Before settling into an intellectual home at Mount Holyoke, she taught geology at the University of Oregon. Throughout her years in the field, she has been awarded over $10 million in grants from NASA and the National Science Foundation and has been published in over 260 scientific papers. As for her inspirations, she credits the female role models she’s encountered in the scientific field — from a high school science teacher to her professional peers. 

Dyar’s decades-long career as a woman in STEM has not come without challenges. She has faced harassment, been denied opportunities based on her gender and has grown used to being the only woman in the rooms where decisions are made. 

“My mother used to say that if women don’t help other women, no one else will,” Dyar said. “Certainly that was true in her time and in my time, because one of the reasons I had so much trouble was there were no women ahead of me to make my life easier.”

Dyar urged young women in her field to “take seriously the fact that you’re going to be a role model, whether you want to be or not.” This sentiment, which Dyar punctuated with a dry laugh, comes from years of serving in that role simply by virtue of her gender. “At every stage of my career, I’ve been scrutinized by the people behind me,” she said. 

But Dyar isn’t bitter about this reality — to her, being a role model is the most important part of the job, and of her career as a whole.

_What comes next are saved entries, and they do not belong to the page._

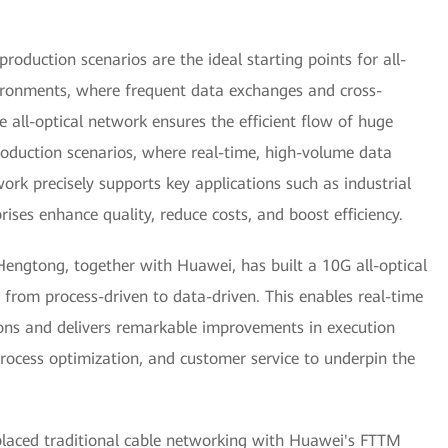
roduction scenarios are the ideal starting points for all-
vironments, where frequent data exchanges and cross-
e all-optical network ensures the efficient flow of huge
oduction scenarios, where real-time, high-volume data
twork precisely supports key applications such as industrial
rises enhance quality, reduce costs, and boost efficiency.
Hengtong, together with Huawei, has built a 10G all-optical
 from process-driven to data-driven. This enables real-time
ions and delivers remarkable improvements in execution
rocess optimization, and customer service to underpin the
placed traditional cable networking with Huawei's FTTM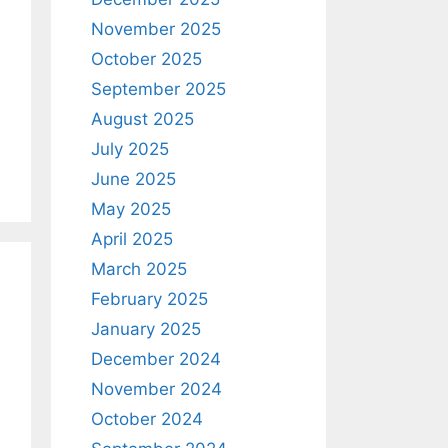
November 2025
October 2025
September 2025
August 2025
July 2025
June 2025
May 2025
April 2025
March 2025
February 2025
January 2025
December 2024
November 2024
October 2024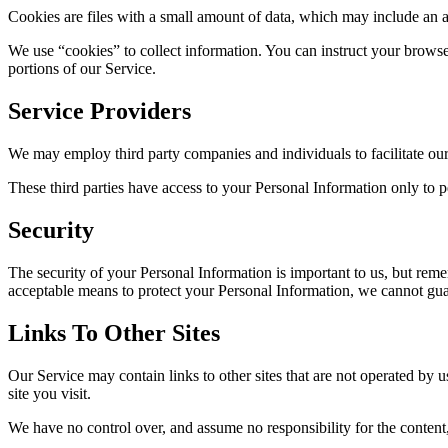
Cookies are files with a small amount of data, which may include an 
We use “cookies” to collect information. You can instruct your browse
portions of our Service.
Service Providers
We may employ third party companies and individuals to facilitate our 
These third parties have access to your Personal Information only to pe
Security
The security of your Personal Information is important to us, but rem
acceptable means to protect your Personal Information, we cannot guar
Links To Other Sites
Our Service may contain links to other sites that are not operated by us
site you visit.
We have no control over, and assume no responsibility for the content, p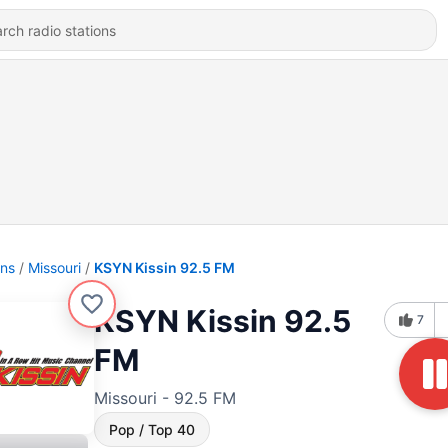
ons
Missouri
KSYN Kissin 92.5 FM
KSYN Kissin 92.5
7
FM
Missouri - 92.5 FM
Pop / Top 40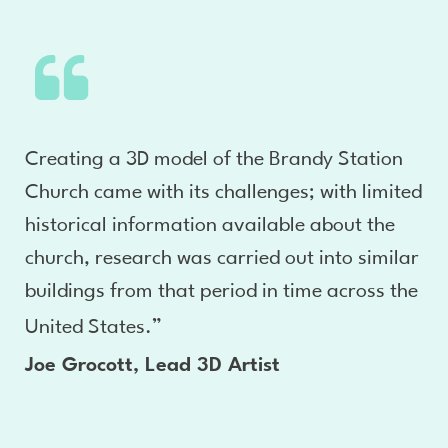
Creating a 3D model of the Brandy Station
Church came with its challenges; with limited
historical information available about the
church, research was carried out into similar
buildings from that period in time across the
United States.”
Joe Grocott, Lead 3D Artist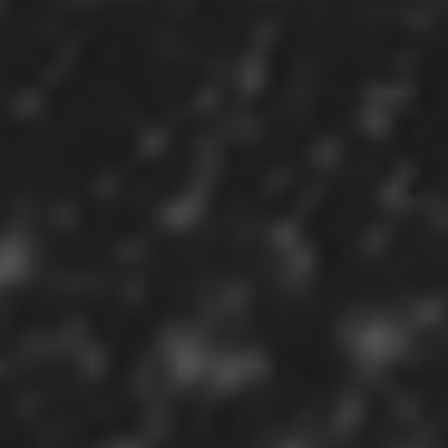
Sign in
Register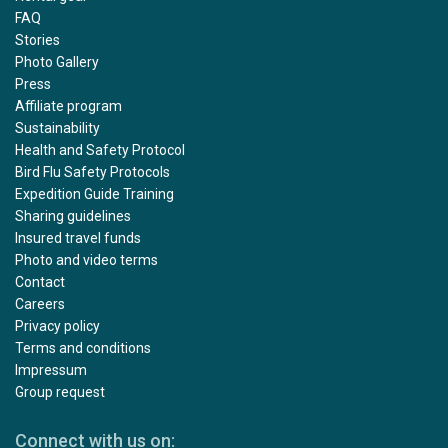
FAQ
Stories
Photo Gallery
Press
Affiliate program
Sustainability
Health and Safety Protocol
Bird Flu Safety Protocols
Expedition Guide Training
Sharing guidelines
Insured travel funds
Photo and video terms
Contact
Careers
Privacy policy
Terms and conditions
Impressum
Group request
Connect with us on:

 “There's nothing as important as mentoring the next generation,” she said. “I’ve gotten a lot of awards for my research which I’m really proud of, but at the end of the day, I’m not going to be lying on my deathbed thinking about the papers I wrote, I’m gonna be thinking about all of the people whose lives I changed by being an advisor or a mentor or even just a professor.” She continued, “I have a whole scrapbook full of letters from Mount Holyoke students that say, ‘you changed my life, Darby,’ and ‘I’ll never forget you,’ and, you know, there’s just nothing more important than that.”